§ Assignment: Return the full set of entries precisely. Do not carry over any pictures.

§ Extracted material:
──────

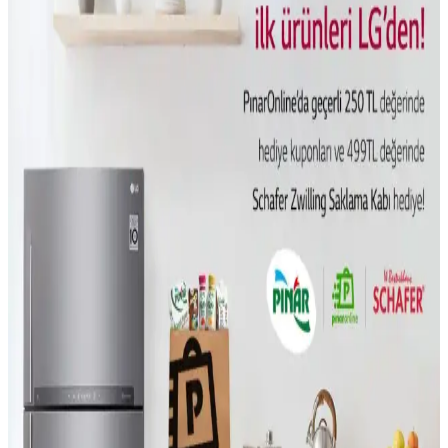
Holografik 3D Baskı Teknolojisi ile Saniyeler İçinde
Hızlı Nesne Üretimi ve Uygulama Alanları
Holografik 3D baskı, UV ışınlarıyla reçine içinde nesneleri tek
seferde oluşturuyor. Bu teknoloji hızlı üretim sağlarken, temizlik ve
ölçeklendirme zorluklarıyla karşılaşıyor.
Kablosuz İletişimde Enerji Verimliliğini Artıran Bits-
to-RF Optimal Modülasyon Teknolojisi
Bits-to-RF Optimal Modülasyon vericisi, kablosuz iletişimde iletim
hatalarını azaltarak enerji verimliliğini artırıyor ve pil ömrünü
uzatıyor. IoT cihazları için önemli bir gelişme sunuyor.
Beyaz Eşyaların Ömrü, Tamir Edilebilirlik ve
Tüketici Tercihlerindeki Değişimler
Beyaz eşyaların ömrü, üretim maliyetleri, tamir edilebilirlik ve
tüketici tercihlerindeki değişimlerle şekilleniyor. Maliyet düşürme ve
karmaşık özellikler cihazların dayanıklılığını etkiliyor.
Sürekli Uyarı Veren Airfryer Modelleri ve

──────

§ Written answer:
Holografik 3D Baskı Teknolojisi ile Saniyeler İçinde
Hızlı Nesne Üretimi ve Uygulama Alanları
Holografik 3D baskı, UV ışınlarıyla reçine içinde nesneleri tek
seferde oluşturuyor. Bu teknoloji hızlı üretim sağlarken, temizlik ve
ölçeklendirme zorluklarıyla karşılaşıyor.
Kablosuz İletişimde Enerji Verimliliğini Artıran Bits-
to-RF Optimal Modülasyon Teknolojisi
Bits-to-RF Optimal Modülasyon vericisi, kablosuz iletişimde iletim
hatalarını azaltarak enerji verimliliğini artırıyor ve pil ömrünü
uzatıyor. IoT cihazları için önemli bir gelişme sunuyor.
Beyaz Eşyaların Ömrü, Tamir Edilebilirlik ve
Tüketici Tercihlerindeki Değişimler
Beyaz eşyaların ömrü, üretim maliyetleri, tamir edilebilirlik ve
tüketici tercihlerindeki değişimlerle şekilleniyor. Maliyet düşürme ve
karmaşık özellikler cihazların dayanıklılığını etkiliyor.
Sürekli Uyarı Veren Airfryer Modelleri ve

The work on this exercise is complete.